Joe’s attention moved away from Baer when a waiter arrived with a bottle of wine and four glasses.

“From the gentleman at the bar . . . Mr. Baer said I should wish you good luck.”

Jim looked at Mae. The blood had run from her face, leaving her pale with worry. He stood. “Get the coats, Joe.” Then he began walking toward the bar.

Baer gave a big smile when he saw Jim coming. “Look, it’s the Cinderella Man!” he shouted.

Jim stood toe to toe with the champion. “You keep saying in the newspapers that you’re going to kill me in the ring. I have three little kids. You’re upsetting my family.”

Baer moved closer. His voice was quiet as he said, “Listen to me, Braddock. I’m asking you not to take this fight. People admire you. You seem like a nice guy, and I don’t want to hurt you. It’s no joke. They’re calling you the Cinderella Man. Well, people die in children’s stories all the time.”

Suddenly, a small crowd of reporters and photographers ran into the club. Baer turned to face the cameras and smiled. His voice was loud again as he started performing for the cameras. “If you’re smart, you’ll fall over in the first round,” he told Jim.

Jim’s eyes met Baer’s. “I think I’ll try for a few rounds,” he said.

Baer noticed Mae, standing behind Jim now. “You should talk to him,” he said. “You’re much too pretty to lose your husband.”

Jim squeezed his fist into a ball, ready to attack, but Baer continued to look at Mae. “Maybe I can take care of you after he’s gone.”
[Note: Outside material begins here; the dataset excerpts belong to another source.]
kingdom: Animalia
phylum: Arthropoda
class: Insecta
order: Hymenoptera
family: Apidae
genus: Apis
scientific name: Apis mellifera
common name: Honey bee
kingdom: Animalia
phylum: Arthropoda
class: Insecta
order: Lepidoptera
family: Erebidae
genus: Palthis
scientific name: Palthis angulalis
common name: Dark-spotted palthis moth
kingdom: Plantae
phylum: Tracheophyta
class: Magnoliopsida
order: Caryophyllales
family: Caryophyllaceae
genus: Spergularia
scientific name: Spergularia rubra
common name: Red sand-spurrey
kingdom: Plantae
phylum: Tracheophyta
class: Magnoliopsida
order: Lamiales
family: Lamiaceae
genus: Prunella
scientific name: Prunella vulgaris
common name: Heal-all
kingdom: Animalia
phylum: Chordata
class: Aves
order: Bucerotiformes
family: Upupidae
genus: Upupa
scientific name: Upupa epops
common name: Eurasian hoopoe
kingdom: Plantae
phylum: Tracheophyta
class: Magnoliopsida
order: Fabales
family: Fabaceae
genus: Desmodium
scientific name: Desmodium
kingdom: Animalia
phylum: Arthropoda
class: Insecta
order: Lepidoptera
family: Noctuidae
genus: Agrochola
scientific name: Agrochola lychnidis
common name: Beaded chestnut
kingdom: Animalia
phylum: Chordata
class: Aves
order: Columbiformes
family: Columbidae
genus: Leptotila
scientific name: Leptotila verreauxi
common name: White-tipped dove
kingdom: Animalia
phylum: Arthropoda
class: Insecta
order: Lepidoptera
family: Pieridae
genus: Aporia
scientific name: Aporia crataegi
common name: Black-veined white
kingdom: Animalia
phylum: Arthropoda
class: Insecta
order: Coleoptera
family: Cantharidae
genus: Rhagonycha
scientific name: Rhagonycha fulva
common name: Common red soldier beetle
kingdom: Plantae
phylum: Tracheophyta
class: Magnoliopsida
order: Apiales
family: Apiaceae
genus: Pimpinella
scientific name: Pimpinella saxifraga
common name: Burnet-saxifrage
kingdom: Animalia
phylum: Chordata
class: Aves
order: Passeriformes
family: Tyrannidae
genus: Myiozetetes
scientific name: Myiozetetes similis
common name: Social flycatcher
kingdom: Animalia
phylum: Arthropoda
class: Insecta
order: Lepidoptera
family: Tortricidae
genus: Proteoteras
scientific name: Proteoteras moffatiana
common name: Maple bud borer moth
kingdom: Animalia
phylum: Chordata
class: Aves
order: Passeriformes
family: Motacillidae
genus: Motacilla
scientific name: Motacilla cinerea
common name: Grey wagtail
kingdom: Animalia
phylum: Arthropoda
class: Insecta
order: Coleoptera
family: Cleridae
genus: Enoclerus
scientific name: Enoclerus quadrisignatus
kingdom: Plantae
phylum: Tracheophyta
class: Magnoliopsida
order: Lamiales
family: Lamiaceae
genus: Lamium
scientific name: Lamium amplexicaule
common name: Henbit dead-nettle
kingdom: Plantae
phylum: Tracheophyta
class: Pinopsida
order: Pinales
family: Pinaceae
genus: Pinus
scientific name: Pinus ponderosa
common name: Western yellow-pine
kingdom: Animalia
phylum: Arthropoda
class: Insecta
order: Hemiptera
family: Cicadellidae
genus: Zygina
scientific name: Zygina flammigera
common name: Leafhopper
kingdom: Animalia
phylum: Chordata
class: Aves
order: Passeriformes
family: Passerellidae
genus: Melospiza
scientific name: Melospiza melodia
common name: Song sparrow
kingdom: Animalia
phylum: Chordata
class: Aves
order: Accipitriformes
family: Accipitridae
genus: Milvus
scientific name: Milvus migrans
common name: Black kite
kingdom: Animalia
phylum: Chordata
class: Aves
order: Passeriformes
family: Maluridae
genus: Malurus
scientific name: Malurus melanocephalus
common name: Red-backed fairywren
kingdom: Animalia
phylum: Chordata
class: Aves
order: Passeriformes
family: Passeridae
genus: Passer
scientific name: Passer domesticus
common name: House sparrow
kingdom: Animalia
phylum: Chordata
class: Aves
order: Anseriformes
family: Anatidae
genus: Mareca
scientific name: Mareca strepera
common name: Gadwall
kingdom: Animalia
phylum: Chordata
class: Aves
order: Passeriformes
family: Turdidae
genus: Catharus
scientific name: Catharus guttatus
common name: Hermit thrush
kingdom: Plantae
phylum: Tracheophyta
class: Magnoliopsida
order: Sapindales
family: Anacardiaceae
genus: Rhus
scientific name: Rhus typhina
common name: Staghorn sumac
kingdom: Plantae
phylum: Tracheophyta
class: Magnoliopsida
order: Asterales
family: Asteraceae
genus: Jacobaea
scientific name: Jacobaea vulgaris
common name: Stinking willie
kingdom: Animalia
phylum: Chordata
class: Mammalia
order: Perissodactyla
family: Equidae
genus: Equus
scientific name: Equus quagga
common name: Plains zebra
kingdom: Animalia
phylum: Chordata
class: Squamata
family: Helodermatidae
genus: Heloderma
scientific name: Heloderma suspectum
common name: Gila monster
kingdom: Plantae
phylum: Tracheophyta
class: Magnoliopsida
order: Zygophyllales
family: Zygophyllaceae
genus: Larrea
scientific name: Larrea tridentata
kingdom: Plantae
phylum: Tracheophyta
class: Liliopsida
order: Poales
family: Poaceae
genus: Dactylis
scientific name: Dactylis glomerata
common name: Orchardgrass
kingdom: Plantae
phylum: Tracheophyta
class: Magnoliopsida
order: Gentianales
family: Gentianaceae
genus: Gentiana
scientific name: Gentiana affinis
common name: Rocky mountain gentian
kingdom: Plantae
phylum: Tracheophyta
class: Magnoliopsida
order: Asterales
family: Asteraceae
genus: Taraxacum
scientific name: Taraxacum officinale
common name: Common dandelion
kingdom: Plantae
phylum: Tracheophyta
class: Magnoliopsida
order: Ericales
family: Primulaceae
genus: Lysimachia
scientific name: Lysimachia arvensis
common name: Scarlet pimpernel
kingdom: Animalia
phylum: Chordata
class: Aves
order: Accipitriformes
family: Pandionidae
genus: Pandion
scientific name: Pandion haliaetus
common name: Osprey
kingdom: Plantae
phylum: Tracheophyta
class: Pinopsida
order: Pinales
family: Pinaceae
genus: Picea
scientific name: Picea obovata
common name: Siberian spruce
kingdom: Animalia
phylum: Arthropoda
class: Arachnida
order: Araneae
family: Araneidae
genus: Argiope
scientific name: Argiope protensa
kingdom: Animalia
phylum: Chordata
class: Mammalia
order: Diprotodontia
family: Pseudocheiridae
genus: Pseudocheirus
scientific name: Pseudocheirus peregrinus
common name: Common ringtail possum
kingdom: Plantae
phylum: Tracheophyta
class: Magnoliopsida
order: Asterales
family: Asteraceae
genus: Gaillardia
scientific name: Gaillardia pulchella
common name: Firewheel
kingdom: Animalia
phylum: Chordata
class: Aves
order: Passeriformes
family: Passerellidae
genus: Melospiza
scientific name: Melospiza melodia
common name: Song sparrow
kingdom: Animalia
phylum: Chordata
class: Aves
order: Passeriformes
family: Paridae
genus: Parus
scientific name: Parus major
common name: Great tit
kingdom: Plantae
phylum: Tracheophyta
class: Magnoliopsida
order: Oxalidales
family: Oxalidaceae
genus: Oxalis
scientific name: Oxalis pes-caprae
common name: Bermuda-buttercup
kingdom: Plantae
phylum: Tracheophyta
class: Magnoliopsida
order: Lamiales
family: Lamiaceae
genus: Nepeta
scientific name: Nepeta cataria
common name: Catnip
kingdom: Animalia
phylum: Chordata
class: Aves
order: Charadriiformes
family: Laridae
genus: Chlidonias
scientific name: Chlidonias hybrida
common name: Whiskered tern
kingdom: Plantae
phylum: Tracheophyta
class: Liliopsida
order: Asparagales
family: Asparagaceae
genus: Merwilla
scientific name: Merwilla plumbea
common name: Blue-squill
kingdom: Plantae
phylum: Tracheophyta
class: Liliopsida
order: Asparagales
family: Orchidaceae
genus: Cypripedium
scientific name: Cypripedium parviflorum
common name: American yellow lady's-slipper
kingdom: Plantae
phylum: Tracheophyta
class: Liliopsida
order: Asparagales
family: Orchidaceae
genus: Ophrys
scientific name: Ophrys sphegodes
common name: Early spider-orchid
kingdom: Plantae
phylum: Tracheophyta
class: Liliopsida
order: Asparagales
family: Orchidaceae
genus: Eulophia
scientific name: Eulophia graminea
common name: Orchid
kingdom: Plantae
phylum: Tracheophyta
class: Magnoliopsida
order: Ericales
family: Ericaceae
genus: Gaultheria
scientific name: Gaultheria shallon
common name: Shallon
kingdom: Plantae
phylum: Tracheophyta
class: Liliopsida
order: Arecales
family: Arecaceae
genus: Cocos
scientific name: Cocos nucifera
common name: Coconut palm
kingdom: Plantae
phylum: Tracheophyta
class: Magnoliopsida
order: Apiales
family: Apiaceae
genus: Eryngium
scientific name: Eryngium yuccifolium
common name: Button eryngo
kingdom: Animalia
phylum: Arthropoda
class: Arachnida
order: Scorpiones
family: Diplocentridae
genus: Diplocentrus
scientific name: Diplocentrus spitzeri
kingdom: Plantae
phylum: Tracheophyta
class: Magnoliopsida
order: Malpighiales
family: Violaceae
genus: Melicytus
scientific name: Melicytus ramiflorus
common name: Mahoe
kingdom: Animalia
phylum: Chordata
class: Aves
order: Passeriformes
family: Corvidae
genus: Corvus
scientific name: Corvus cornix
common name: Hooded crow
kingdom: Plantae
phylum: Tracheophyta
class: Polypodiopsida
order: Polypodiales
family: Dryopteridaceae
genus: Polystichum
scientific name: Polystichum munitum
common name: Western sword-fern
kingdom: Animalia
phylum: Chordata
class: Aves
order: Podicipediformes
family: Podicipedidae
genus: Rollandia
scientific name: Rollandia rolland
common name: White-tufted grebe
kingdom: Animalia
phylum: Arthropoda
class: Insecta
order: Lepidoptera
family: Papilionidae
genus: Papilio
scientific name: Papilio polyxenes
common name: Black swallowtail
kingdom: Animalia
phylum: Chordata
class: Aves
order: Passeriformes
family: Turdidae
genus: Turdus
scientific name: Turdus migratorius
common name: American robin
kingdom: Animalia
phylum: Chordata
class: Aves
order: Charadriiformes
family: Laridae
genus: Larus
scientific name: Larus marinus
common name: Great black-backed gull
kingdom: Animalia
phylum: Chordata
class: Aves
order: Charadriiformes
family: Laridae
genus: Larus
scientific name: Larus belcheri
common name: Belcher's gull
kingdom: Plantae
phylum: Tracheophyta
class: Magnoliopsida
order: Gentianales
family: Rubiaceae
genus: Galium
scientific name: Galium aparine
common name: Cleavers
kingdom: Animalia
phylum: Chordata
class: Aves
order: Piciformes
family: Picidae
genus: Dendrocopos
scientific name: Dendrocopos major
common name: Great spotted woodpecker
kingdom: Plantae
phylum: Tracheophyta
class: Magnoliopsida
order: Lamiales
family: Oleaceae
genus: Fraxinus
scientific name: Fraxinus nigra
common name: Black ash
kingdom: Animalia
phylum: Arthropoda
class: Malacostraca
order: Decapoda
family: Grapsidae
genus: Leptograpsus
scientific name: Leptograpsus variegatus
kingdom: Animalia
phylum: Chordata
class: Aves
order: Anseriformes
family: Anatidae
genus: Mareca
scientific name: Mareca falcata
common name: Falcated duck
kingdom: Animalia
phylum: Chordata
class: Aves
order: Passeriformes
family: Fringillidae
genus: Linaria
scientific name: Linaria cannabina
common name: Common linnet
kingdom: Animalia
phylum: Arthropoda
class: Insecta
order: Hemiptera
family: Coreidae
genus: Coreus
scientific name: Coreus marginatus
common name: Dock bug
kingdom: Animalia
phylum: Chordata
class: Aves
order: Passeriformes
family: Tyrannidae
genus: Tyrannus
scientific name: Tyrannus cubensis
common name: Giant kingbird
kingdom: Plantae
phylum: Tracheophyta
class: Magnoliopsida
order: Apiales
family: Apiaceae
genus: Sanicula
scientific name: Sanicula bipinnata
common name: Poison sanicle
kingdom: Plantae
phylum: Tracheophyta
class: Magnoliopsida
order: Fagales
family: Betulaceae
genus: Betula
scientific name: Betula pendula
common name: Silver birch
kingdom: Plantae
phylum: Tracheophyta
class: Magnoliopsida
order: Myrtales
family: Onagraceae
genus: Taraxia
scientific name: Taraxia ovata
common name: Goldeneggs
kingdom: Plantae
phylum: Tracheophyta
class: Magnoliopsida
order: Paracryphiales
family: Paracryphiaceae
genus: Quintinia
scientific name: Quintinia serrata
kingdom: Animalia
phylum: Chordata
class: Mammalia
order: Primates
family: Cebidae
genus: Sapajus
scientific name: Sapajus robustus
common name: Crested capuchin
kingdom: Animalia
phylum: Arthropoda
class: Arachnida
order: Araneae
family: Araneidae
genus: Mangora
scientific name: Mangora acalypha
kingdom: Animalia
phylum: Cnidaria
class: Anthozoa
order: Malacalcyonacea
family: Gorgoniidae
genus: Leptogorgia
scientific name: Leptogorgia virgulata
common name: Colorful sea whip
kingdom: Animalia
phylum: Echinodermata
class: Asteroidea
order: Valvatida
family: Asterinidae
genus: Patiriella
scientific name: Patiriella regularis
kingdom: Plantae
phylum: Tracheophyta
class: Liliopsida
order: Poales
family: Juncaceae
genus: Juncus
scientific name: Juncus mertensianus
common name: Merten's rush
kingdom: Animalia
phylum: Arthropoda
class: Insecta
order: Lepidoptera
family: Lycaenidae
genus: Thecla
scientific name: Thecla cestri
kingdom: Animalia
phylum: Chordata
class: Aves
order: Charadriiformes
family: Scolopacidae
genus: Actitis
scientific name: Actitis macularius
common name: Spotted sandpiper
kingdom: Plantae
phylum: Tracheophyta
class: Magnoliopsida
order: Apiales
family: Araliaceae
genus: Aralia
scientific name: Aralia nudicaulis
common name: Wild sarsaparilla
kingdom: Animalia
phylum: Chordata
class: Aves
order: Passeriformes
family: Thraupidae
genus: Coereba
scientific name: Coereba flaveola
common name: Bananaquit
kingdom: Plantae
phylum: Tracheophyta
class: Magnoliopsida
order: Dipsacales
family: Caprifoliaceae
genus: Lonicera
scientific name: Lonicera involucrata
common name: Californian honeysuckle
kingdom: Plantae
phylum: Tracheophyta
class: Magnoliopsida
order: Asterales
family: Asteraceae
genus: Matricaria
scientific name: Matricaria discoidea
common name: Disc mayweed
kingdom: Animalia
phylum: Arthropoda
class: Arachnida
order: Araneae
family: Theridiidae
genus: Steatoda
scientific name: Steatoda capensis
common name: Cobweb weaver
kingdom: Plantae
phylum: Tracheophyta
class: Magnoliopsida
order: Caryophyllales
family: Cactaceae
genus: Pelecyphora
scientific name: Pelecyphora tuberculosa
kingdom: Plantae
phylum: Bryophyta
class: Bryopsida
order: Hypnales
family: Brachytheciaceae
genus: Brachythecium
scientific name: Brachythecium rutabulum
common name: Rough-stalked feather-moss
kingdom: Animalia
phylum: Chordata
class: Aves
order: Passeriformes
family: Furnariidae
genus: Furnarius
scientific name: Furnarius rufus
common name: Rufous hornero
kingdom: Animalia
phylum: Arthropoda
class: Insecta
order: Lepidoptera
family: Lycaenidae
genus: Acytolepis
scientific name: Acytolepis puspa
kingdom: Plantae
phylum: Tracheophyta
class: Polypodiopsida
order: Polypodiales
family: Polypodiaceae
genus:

This time Joe Gould jumped, waving his fists at the champion.

Jim pulled him back.

Mae stepped up to the bar. Baer’s bright blue eyes followed her as she picked up his drink, then threw it in his face.

Baer just laughed as he dried his face. “Did you get that, boys?” he said to the reporters. “Braddock has his wife fighting for him.”

Jim stepped up to Max Baer. The two boxers were nose to nose.

Then Jim turned, took his wife’s hand, and led her away. As they left, the sound of Baer laughing followed them into the street.